▶ _TASK DETAILS_:
Copy the stretch of rows from the start through the line containing "by Predicted Values", changing every "Michaelis Menten" to "Michaelis-Menten" and leaving everything else as it is.
────────────────────────────────────────
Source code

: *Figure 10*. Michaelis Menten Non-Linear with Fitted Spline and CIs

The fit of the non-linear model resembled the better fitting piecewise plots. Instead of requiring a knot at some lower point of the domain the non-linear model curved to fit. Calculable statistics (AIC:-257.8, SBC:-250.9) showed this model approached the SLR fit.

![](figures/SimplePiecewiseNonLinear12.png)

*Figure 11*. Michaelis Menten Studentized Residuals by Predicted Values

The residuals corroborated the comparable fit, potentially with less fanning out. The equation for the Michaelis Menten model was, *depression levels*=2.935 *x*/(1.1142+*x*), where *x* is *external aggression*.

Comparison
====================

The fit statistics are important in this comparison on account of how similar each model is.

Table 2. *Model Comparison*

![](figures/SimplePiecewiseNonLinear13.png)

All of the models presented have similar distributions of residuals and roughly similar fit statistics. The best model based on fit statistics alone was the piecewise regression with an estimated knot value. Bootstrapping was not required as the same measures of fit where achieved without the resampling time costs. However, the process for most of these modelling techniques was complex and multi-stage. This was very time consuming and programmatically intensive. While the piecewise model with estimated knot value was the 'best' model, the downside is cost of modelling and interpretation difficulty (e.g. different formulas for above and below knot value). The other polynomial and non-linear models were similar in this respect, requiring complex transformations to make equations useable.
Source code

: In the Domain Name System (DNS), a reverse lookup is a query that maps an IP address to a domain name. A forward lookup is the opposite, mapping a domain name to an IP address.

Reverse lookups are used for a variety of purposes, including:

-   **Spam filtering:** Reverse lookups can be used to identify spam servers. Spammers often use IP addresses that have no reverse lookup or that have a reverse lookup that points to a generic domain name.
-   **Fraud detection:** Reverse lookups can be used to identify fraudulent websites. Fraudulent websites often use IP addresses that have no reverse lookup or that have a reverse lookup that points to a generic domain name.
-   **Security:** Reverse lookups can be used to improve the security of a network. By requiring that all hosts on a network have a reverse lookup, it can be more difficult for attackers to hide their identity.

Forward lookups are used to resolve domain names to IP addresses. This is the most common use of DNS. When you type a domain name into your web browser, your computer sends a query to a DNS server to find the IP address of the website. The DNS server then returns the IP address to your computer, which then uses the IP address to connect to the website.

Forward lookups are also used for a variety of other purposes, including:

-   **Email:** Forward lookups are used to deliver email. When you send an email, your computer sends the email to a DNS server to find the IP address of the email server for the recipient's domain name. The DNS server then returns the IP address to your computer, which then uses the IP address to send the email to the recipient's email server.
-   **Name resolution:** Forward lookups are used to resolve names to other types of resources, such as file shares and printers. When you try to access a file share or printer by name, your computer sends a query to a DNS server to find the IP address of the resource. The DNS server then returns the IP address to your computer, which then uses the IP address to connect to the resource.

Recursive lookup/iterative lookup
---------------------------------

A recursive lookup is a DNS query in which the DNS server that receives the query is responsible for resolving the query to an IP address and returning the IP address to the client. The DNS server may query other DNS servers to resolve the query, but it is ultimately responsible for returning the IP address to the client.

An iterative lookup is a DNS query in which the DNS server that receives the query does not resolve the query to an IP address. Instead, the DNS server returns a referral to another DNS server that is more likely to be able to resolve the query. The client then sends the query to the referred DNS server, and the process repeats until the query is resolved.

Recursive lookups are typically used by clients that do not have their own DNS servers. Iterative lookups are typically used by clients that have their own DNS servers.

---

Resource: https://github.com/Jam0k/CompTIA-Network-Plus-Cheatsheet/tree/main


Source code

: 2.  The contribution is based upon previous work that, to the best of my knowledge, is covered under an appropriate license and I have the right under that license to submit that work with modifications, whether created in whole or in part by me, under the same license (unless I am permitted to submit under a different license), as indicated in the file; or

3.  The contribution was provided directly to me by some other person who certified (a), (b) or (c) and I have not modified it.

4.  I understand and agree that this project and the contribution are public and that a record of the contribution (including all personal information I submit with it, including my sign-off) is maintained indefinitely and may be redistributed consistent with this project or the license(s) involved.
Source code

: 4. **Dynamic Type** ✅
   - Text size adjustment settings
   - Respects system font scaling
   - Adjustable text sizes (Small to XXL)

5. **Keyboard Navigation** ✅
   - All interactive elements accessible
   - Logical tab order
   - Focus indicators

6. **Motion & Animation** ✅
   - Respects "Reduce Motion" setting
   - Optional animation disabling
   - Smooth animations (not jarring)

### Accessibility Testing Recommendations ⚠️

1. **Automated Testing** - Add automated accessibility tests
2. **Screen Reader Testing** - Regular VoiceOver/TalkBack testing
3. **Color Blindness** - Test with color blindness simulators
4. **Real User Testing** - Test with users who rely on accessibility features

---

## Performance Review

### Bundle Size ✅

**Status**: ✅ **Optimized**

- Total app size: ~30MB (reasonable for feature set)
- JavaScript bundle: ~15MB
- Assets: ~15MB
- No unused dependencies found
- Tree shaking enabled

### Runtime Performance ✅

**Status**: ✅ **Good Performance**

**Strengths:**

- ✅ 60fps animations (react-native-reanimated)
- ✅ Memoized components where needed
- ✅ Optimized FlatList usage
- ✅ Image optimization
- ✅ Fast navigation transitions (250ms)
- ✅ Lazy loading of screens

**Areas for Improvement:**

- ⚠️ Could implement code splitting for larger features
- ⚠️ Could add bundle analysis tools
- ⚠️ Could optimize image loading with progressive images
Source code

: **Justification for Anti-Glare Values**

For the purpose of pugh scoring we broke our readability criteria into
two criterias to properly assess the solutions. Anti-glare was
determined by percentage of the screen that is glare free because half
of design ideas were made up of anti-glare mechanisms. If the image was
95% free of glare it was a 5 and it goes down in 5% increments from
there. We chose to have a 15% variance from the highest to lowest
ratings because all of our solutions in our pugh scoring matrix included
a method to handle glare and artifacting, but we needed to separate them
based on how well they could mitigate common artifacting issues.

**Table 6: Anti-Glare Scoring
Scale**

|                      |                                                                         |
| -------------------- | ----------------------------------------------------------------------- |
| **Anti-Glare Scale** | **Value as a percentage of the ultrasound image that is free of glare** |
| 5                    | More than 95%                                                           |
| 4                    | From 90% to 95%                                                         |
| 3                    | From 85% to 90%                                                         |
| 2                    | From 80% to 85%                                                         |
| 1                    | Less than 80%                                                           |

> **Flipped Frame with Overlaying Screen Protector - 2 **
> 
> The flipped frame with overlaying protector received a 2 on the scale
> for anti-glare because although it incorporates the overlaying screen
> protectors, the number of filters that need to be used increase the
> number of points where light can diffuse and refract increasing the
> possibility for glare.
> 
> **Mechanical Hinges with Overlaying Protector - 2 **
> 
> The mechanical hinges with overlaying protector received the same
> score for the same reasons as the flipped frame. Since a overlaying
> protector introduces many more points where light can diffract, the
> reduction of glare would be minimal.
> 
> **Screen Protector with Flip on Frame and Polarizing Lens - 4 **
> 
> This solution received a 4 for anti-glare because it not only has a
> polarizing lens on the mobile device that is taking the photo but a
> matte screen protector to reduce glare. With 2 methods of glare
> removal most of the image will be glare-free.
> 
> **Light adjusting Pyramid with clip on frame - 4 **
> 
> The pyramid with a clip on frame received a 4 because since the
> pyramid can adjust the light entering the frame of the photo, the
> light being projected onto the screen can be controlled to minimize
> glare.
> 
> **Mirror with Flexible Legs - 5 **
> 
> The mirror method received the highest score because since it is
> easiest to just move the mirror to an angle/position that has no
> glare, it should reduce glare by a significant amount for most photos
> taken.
────────────────────────────────────────
▶ _EXERCISE RESPONSE_:
Source code

: *Figure 10*. Michaelis-Menten Non-Linear with Fitted Spline and CIs

The fit of the non-linear model resembled the better fitting piecewise plots. Instead of requiring a knot at some lower point of the domain the non-linear model curved to fit. Calculable statistics (AIC:-257.8, SBC:-250.9) showed this model approached the SLR fit.

![](figures/SimplePiecewiseNonLinear12.png)

*Figure 11*. Michaelis-Menten Studentized Residuals by Predicted Values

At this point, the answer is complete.